* _BRIEF_: The response should consist of the data reproduced word for word.

* _THE DATA_:

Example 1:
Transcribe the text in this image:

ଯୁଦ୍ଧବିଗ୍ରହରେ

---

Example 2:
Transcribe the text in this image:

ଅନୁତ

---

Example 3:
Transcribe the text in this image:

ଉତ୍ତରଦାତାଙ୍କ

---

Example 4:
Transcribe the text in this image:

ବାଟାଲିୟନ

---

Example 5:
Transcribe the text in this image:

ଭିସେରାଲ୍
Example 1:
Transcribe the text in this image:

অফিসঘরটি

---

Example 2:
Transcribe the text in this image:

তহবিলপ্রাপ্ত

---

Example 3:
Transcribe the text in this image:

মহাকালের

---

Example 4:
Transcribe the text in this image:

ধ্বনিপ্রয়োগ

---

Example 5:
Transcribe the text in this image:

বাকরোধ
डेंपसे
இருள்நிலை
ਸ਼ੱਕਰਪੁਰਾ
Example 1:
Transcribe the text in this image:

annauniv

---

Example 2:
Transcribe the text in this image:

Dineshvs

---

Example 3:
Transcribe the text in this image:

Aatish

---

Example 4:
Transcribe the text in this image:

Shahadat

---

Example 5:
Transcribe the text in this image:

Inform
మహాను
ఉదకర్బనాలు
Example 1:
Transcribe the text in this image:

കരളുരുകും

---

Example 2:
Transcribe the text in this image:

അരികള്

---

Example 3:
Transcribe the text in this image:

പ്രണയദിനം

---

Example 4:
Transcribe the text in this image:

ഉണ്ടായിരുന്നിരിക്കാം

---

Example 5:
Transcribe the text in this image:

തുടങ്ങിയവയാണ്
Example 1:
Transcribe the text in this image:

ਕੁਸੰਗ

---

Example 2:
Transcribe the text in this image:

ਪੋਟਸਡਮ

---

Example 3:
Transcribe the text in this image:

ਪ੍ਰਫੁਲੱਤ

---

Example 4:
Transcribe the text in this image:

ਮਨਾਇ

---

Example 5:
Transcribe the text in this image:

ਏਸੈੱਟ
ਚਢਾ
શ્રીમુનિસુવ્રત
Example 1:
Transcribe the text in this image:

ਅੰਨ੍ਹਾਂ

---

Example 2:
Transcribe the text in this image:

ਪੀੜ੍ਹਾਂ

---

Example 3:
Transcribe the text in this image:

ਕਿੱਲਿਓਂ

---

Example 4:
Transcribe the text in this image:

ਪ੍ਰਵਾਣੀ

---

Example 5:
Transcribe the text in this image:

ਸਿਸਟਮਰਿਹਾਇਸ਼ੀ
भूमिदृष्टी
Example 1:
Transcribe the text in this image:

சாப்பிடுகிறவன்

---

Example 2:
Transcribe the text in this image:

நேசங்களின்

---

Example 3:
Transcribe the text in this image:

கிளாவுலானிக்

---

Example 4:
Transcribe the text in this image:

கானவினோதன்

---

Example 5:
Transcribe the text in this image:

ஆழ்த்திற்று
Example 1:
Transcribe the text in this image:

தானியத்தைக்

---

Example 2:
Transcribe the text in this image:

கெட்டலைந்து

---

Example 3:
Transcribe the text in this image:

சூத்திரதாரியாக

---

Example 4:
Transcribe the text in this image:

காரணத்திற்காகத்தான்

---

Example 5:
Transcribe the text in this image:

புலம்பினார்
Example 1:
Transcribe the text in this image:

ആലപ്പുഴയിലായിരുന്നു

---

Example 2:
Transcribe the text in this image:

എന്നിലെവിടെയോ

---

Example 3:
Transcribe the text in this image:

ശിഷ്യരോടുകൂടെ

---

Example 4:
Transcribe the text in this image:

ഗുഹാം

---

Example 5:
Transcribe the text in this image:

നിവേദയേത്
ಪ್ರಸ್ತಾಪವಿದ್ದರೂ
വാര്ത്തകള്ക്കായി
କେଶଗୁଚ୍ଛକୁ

* _SOLUTION BELOW_:
Example 1:
Transcribe the text in this image:

ଯୁଦ୍ଧବିଗ୍ରହରେ

---

Example 2:
Transcribe the text in this image:

ଅନୁତ

---

Example 3:
Transcribe the text in this image:

ଉତ୍ତରଦାତାଙ୍କ

---

Example 4:
Transcribe the text in this image:

ବାଟାଲିୟନ

---

Example 5:
Transcribe the text in this image:

ଭିସେରାଲ୍
Example 1:
Transcribe the text in this image:

অফিসঘরটি

---

Example 2:
Transcribe the text in this image:

তহবিলপ্রাপ্ত

---

Example 3:
Transcribe the text in this image:

মহাকালের

---

Example 4:
Transcribe the text in this image:

ধ্বনিপ্রয়োগ

---

Example 5:
Transcribe the text in this image:

বাকরোধ
डेंपसे
இருள்நிலை
ਸ਼ੱਕਰਪੁਰਾ
Example 1:
Transcribe the text in this image:

annauniv

---

Example 2:
Transcribe the text in this image:

Dineshvs

---

Example 3:
Transcribe the text in this image:

Aatish

---

Example 4:
Transcribe the text in this image:

Shahadat

---

Example 5:
Transcribe the text in this image:

Inform
మహాను
ఉదకర్బనాలు
Example 1:
Transcribe the text in this image:

കരളുരുകും

---

Example 2:
Transcribe the text in this image:

അരികള്

---

Example 3:
Transcribe the text in this image:

പ്രണയദിനം

---

Example 4:
Transcribe the text in this image:

ഉണ്ടായിരുന്നിരിക്കാം

---

Example 5:
Transcribe the text in this image:

തുടങ്ങിയവയാണ്
Example 1:
Transcribe the text in this image:

ਕੁਸੰਗ

---

Example 2:
Transcribe the text in this image:

ਪੋਟਸਡਮ

---

Example 3:
Transcribe the text in this image:

ਪ੍ਰਫੁਲੱਤ

---

Example 4:
Transcribe the text in this image:

ਮਨਾਇ

---

Example 5:
Transcribe the text in this image:

ਏਸੈੱਟ
ਚਢਾ
શ્રીમુનિસુવ્રત
Example 1:
Transcribe the text in this image:

ਅੰਨ੍ਹਾਂ

---

Example 2:
Transcribe the text in this image:

ਪੀੜ੍ਹਾਂ

---

Example 3:
Transcribe the text in this image:

ਕਿੱਲਿਓਂ

---

Example 4:
Transcribe the text in this image:

ਪ੍ਰਵਾਣੀ

---

Example 5:
Transcribe the text in this image:

ਸਿਸਟਮਰਿਹਾਇਸ਼ੀ
भूमिदृष्टी
Example 1:
Transcribe the text in this image:

சாப்பிடுகிறவன்

---

Example 2:
Transcribe the text in this image:

நேசங்களின்

---

Example 3:
Transcribe the text in this image:

கிளாவுலானிக்

---

Example 4:
Transcribe the text in this image:

கானவினோதன்

---

Example 5:
Transcribe the text in this image:

ஆழ்த்திற்று
Example 1:
Transcribe the text in this image:

தானியத்தைக்

---

Example 2:
Transcribe the text in this image:

கெட்டலைந்து

---

Example 3:
Transcribe the text in this image:

சூத்திரதாரியாக

---

Example 4:
Transcribe the text in this image:

காரணத்திற்காகத்தான்

---

Example 5:
Transcribe the text in this image:

புலம்பினார்
Example 1:
Transcribe the text in this image:

ആലപ്പുഴയിലായിരുന്നു

---

Example 2:
Transcribe the text in this image:

എന്നിലെവിടെയോ

---

Example 3:
Transcribe the text in this image:

ശിഷ്യരോടുകൂടെ

---

Example 4:
Transcribe the text in this image:

ഗുഹാം

---

Example 5:
Transcribe the text in this image:

നിവേദയേത്
ಪ್ರಸ್ತಾಪವಿದ್ದರೂ
വാര്ത്തകള്ക്കായി
କେଶଗୁଚ୍ଛକୁ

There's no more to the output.